> [Your objective] Stop after the line that contains "through a gateway"; until then, restate each line of the entries word for word from the very first.

[Stored entries]
────────────────────────────────────────
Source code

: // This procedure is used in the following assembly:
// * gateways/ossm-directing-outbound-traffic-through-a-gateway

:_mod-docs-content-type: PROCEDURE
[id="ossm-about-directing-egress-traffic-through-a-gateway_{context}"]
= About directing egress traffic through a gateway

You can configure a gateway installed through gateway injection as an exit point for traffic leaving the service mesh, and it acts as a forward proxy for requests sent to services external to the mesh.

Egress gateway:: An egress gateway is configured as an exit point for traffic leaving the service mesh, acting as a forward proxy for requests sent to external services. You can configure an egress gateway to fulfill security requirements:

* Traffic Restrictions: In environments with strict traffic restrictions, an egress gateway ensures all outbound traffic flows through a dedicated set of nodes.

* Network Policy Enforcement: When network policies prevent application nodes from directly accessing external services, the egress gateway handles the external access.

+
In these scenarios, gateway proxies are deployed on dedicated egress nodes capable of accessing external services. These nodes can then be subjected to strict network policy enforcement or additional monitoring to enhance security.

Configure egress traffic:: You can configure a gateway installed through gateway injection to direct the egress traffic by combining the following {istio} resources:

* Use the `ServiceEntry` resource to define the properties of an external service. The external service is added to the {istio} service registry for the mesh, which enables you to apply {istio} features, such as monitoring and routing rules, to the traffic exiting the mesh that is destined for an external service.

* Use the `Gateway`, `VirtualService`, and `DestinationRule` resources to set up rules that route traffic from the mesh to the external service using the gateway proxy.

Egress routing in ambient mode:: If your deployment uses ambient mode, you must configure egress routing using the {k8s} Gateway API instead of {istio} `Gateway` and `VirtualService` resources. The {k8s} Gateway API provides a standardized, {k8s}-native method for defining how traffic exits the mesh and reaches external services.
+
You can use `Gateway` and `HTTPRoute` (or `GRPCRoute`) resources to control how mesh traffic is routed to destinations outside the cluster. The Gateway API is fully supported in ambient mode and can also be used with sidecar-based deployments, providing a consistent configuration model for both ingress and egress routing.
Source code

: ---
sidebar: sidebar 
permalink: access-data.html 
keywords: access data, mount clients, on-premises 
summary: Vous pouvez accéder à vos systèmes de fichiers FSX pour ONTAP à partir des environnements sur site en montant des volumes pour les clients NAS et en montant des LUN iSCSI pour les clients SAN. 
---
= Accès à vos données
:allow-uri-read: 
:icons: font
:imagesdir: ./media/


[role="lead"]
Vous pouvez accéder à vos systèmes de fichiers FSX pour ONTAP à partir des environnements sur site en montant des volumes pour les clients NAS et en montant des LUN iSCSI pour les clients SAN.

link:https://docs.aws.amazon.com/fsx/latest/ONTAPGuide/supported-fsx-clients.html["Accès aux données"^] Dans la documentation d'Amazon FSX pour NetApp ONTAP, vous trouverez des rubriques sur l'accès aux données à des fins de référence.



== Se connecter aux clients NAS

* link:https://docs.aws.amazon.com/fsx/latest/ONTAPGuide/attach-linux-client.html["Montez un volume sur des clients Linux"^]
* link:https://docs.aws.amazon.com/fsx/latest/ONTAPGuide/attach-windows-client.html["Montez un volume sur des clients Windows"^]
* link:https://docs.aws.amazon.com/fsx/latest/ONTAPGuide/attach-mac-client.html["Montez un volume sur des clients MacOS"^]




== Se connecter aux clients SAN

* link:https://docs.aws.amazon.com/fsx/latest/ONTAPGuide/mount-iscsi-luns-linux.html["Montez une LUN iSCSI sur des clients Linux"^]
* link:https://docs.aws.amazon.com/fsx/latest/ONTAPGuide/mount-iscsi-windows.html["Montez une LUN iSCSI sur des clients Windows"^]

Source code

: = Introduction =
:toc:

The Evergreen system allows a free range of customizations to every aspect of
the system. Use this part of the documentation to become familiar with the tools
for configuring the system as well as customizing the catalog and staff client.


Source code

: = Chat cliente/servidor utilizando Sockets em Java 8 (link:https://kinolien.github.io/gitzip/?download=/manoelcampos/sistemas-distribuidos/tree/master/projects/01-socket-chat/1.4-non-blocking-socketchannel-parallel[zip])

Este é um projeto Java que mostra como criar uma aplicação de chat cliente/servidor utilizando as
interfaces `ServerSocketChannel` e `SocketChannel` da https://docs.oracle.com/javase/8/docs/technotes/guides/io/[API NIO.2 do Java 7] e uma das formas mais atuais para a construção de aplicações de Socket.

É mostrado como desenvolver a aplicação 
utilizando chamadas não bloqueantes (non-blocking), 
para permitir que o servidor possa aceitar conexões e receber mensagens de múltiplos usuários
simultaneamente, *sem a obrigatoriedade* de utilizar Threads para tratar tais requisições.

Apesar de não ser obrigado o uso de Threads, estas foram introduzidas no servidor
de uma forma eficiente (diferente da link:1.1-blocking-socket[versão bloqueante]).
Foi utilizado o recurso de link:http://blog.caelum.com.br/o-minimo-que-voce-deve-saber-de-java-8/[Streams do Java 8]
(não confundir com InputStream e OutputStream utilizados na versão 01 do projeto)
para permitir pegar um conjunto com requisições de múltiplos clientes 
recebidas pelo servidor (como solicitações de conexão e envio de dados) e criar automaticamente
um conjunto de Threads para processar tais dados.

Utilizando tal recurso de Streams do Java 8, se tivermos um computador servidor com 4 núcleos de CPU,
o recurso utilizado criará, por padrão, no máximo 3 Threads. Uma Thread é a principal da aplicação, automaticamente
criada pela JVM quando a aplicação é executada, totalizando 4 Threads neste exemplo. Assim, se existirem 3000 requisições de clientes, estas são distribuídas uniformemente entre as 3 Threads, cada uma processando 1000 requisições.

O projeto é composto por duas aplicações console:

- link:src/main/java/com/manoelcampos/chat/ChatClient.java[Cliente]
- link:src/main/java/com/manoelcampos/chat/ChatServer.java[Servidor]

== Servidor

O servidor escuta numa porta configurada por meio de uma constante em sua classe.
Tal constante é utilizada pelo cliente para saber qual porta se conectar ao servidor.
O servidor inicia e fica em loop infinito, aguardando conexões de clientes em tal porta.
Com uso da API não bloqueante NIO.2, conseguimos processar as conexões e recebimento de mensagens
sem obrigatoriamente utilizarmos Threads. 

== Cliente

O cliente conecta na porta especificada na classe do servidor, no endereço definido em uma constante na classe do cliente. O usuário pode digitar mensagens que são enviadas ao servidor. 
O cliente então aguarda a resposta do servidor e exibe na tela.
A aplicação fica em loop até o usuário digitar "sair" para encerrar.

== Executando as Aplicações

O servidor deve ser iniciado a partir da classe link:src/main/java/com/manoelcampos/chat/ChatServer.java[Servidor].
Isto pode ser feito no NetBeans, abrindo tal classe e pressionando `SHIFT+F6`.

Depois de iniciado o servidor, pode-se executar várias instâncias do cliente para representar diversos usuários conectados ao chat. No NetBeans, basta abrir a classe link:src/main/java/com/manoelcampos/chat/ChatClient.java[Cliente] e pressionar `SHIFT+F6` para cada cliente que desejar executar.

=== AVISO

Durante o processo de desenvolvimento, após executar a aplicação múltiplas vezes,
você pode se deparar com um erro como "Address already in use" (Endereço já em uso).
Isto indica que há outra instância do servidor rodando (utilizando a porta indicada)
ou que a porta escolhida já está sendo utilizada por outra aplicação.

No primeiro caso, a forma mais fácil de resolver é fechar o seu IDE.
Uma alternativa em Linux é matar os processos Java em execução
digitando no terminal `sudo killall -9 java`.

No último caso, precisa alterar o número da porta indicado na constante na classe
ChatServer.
────────────────────────────────────────
> [Reply to the exercise]
Source code

: // This procedure is used in the following assembly:
// * gateways/ossm-directing-outbound-traffic-through-a-gateway

:_mod-docs-content-type: PROCEDURE
[id="ossm-about-directing-egress-traffic-through-a-gateway_{context}"]
= About directing egress traffic through a gateway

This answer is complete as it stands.